(Dataset entries)
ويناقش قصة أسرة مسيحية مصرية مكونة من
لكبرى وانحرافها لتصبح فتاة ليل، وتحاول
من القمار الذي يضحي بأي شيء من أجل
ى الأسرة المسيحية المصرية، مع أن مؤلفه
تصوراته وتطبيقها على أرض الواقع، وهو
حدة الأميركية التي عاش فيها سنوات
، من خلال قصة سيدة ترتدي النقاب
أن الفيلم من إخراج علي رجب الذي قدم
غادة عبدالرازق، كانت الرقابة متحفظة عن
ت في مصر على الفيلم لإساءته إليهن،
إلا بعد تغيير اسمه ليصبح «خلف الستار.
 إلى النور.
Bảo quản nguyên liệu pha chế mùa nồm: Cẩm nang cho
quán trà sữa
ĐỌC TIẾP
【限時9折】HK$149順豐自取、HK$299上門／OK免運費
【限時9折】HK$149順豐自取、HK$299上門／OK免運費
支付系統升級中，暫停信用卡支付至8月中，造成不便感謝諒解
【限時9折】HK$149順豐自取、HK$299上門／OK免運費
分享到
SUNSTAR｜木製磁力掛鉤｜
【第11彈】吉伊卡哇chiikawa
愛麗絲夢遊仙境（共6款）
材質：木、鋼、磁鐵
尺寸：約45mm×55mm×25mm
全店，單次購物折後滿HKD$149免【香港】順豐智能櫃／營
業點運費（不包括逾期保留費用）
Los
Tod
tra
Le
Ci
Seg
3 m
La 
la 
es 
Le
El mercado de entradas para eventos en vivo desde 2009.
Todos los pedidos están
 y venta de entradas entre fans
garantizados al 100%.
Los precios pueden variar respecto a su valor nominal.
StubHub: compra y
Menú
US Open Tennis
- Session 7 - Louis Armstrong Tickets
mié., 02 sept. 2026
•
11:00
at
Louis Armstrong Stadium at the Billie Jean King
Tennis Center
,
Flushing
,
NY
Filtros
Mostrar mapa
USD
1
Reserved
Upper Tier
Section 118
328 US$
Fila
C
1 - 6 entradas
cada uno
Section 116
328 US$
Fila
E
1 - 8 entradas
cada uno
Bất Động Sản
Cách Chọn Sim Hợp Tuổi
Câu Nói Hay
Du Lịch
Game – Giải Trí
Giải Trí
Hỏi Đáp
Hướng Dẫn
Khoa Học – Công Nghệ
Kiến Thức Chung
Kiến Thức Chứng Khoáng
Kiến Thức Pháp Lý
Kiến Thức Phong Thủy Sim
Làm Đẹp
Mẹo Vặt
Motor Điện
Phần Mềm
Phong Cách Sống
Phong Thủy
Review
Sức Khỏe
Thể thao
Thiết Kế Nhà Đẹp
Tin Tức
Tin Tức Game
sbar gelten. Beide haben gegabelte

▶ **WHAT TO PRODUCE**: Determine how many lines in the records include the string "Thức". Only that number should be given.

▶ **ANSWER BELOW**: 4